Israele, che con la Siria ci confina, lo denuncia da tempo: nel paese di al-Assad esiste il più grande arsenale chimico del mondo e guai se quelle armi finissero in mano proprio ai combattenti sbagliati, perché, in quel caso, servirebbero a poco anche le batterie Patriot.
La soluzione della crisi siriana resta quindi lontana, lontanissima.

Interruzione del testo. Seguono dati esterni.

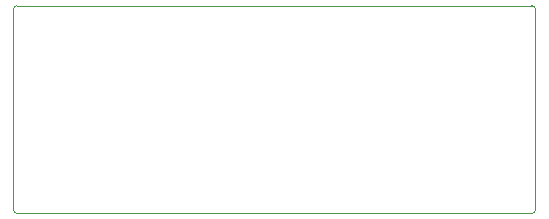
<source format=gbr>
%TF.GenerationSoftware,KiCad,Pcbnew,(5.99.0-7355-g8781ce7efb)*%
%TF.CreationDate,2021-01-22T11:19:26+01:00*%
%TF.ProjectId,FoxPill,466f7850-696c-46c2-9e6b-696361645f70,rev?*%
%TF.SameCoordinates,Original*%
%TF.FileFunction,Profile,NP*%
%FSLAX46Y46*%
G04 Gerber Fmt 4.6, Leading zero omitted, Abs format (unit mm)*
G04 Created by KiCad (PCBNEW (5.99.0-7355-g8781ce7efb)) date 2021-01-22 11:19:26*
%MOMM*%
%LPD*%
G01*
G04 APERTURE LIST*
%TA.AperFunction,Profile*%
%ADD10C,0.050000*%
%TD*%
G04 APERTURE END LIST*
D10*
X20000000Y-37100000D02*
X20000000Y-20100000D01*
X63900000Y-19800000D02*
G75*
G02*
X64200000Y-20100000I0J-300000D01*
G01*
X64200000Y-37100000D02*
G75*
G02*
X63900000Y-37400000I-300000J0D01*
G01*
X64200000Y-20100000D02*
X64200000Y-37100000D01*
X20300000Y-19800000D02*
X63900000Y-19800000D01*
X20300000Y-37400000D02*
G75*
G02*
X20000000Y-37100000I0J300000D01*
G01*
X63900000Y-37400000D02*
X20300000Y-37400000D01*
X20000000Y-20100000D02*
G75*
G02*
X20300000Y-19800000I300000J0D01*
G01*
M02*

</source>
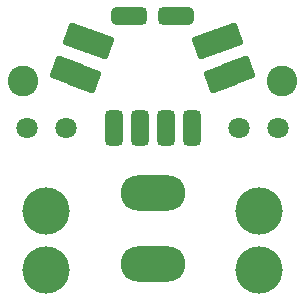
<source format=gbr>
%TF.GenerationSoftware,KiCad,Pcbnew,(6.0.5)*%
%TF.CreationDate,2022-11-23T01:52:28-05:00*%
%TF.ProjectId,Eggman3,4567676d-616e-4332-9e6b-696361645f70,rev?*%
%TF.SameCoordinates,Original*%
%TF.FileFunction,Soldermask,Top*%
%TF.FilePolarity,Negative*%
%FSLAX46Y46*%
G04 Gerber Fmt 4.6, Leading zero omitted, Abs format (unit mm)*
G04 Created by KiCad (PCBNEW (6.0.5)) date 2022-11-23 01:52:28*
%MOMM*%
%LPD*%
G01*
G04 APERTURE LIST*
G04 Aperture macros list*
%AMRoundRect*
0 Rectangle with rounded corners*
0 $1 Rounding radius*
0 $2 $3 $4 $5 $6 $7 $8 $9 X,Y pos of 4 corners*
0 Add a 4 corners polygon primitive as box body*
4,1,4,$2,$3,$4,$5,$6,$7,$8,$9,$2,$3,0*
0 Add four circle primitives for the rounded corners*
1,1,$1+$1,$2,$3*
1,1,$1+$1,$4,$5*
1,1,$1+$1,$6,$7*
1,1,$1+$1,$8,$9*
0 Add four rect primitives between the rounded corners*
20,1,$1+$1,$2,$3,$4,$5,0*
20,1,$1+$1,$4,$5,$6,$7,0*
20,1,$1+$1,$6,$7,$8,$9,0*
20,1,$1+$1,$8,$9,$2,$3,0*%
G04 Aperture macros list end*
%ADD10C,1.800000*%
%ADD11C,2.600000*%
%ADD12RoundRect,0.200000X-1.260293X0.392633X-0.713061X-1.110875X1.260293X-0.392633X0.713061X1.110875X0*%
%ADD13RoundRect,0.200000X1.260293X-0.392633X0.713061X1.110875X-1.260293X0.392633X-0.713061X-1.110875X0*%
%ADD14RoundRect,0.200000X-0.713061X1.110875X-1.260293X-0.392633X0.713061X-1.110875X1.260293X0.392633X0*%
%ADD15RoundRect,0.200000X0.713061X-1.110875X1.260293X0.392633X-0.713061X1.110875X-1.260293X-0.392633X0*%
%ADD16C,4.000000*%
%ADD17RoundRect,1.500000X1.250000X0.000000X1.250000X0.000000X-1.250000X0.000000X-1.250000X0.000000X0*%
%ADD18RoundRect,0.375000X-0.375000X-0.375000X0.375000X-0.375000X0.375000X0.375000X-0.375000X0.375000X0*%
%ADD19RoundRect,0.375000X-0.375000X-1.125000X0.375000X-1.125000X0.375000X1.125000X-0.375000X1.125000X0*%
%ADD20RoundRect,0.375000X-0.375000X0.375000X-0.375000X-0.375000X0.375000X-0.375000X0.375000X0.375000X0*%
%ADD21RoundRect,0.375000X-1.125000X0.375000X-1.125000X-0.375000X1.125000X-0.375000X1.125000X0.375000X0*%
%ADD22RoundRect,0.375000X0.375000X-0.375000X0.375000X0.375000X-0.375000X0.375000X-0.375000X-0.375000X0*%
%ADD23RoundRect,0.375000X1.125000X-0.375000X1.125000X0.375000X-1.125000X0.375000X-1.125000X-0.375000X0*%
G04 APERTURE END LIST*
D10*
%TO.C,C2*%
X-10650000Y15000000D03*
X-7350000Y15000000D03*
%TD*%
%TO.C,C1*%
X7350000Y15000000D03*
X10650000Y15000000D03*
%TD*%
D11*
%TO.C,*%
X-11000000Y19000000D03*
%TD*%
%TO.C,*%
X11000000Y19000000D03*
%TD*%
D12*
%TO.C,J11*%
X6198566Y22694079D03*
D13*
X4758957Y22170104D03*
D12*
X7241043Y19829896D03*
D13*
X5801434Y19305921D03*
%TD*%
D14*
%TO.C,J10*%
X-4718923Y22170104D03*
D15*
X-6158532Y22694079D03*
D14*
X-5761400Y19305921D03*
D15*
X-7201010Y19829896D03*
%TD*%
D16*
%TO.C,J9*%
X-9000000Y8000000D03*
X-9000000Y3000000D03*
%TD*%
%TO.C,J8*%
X9000000Y3000000D03*
X9000000Y8000000D03*
%TD*%
D17*
%TO.C,J7*%
X0Y3500000D03*
X0Y9500000D03*
%TD*%
D18*
%TO.C,J4*%
X-3300000Y14250000D03*
D19*
X-3300000Y15000000D03*
%TD*%
D18*
%TO.C,J3*%
X-1100000Y14250000D03*
D19*
X-1100000Y15000000D03*
%TD*%
D20*
%TO.C,J2*%
X1250000Y24500000D03*
D21*
X2000000Y24500000D03*
%TD*%
D18*
%TO.C,J1*%
X1100000Y14250000D03*
D19*
X1100000Y15000000D03*
%TD*%
D18*
%TO.C,J6*%
X3300000Y14250000D03*
D19*
X3300000Y15000000D03*
%TD*%
D22*
%TO.C,J5*%
X-1250000Y24500000D03*
D23*
X-2000000Y24500000D03*
%TD*%
M02*

</source>
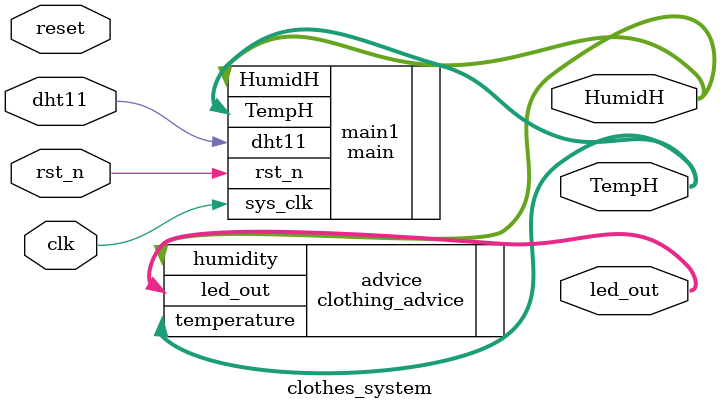
<source format=v>
module clothes_system(
    input clk,
    input rst_n,
    input reset,
    inout dht11,

    output [5:0] led_out,
    output [7:0] TempH,
    output [7:0] HumidH
);


        
    main main1(
    .sys_clk(clk),
    .rst_n(rst_n),
    .dht11(dht11),
    .TempH(TempH),
    .HumidH(HumidH)
     );
    
    clothing_advice advice (
        .temperature(TempH),
        .humidity(HumidH),
        .led_out(led_out)
    );


endmodule

</source>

E soprattutto deve passare per il dialogo, fatto dell’incontro del G20 di San Pietroburgo, che si terrà a giorni, e soprattutto da quella Conferenza di Ginevra, il “Ginevra 2”, più volte preannunciata e mai realizzata.
Intanto la parola passa al popolo: la Camera dei Comuni ha già “salvato” David Cameron, bocciando la proposta di intervenire in Siria; un sondaggio dell’istituto Bva, pubblicato dal francese Le Parisien, ha già indicato che il 64% dei francesi si dice contrario a un’azione militare contro il regime, difficile che i politici dell’Assemblea Nazionale non ne tengano conto; e da Washington, dove Obama ha voluto incaricare della decisione il Congresso (cosa non necessaria, si veda le guerre del predecessore Bush), il capo della maggioranza al Senato, Harry Reid, ha già fatto sapere che per il voto ci vorranno almeno due settimane.
La risoluzione che Obama ha inviato alle Camere ribadisce che “l’obiettivo dell’uso della forza in rapporto alla sua autorizzazione dovrebbe essere di prevenire, ostacolare e degradare il potenziale per futuri usi di armi di distruzione di massa”: il presidente potrà fare ricorso alle Forze armate “per quanto lui ritenga necessario e appropriato in rapporto all’uso di armi chimiche o altre armi di distruzione di massa nel conflitto in Siria allo scopo di 1) prevenire l’uso di proliferazione (incluso il trasferimento a gruppi terroristi o altri stati o altri elementi non statali) all’interno o dalla Siria, di armi di distruzione di massa, comprese armi chimiche o biologiche o i loro componenti; o di 2) proteggere gli Stati Uniti e i suoi alleati contro la minaccia di tali armi”.
Ma sarà da vedere se il popolo americano, improvvisamente chiamato in causa, darà il suo placet all’apertura di un ennesimo fronte di guerra.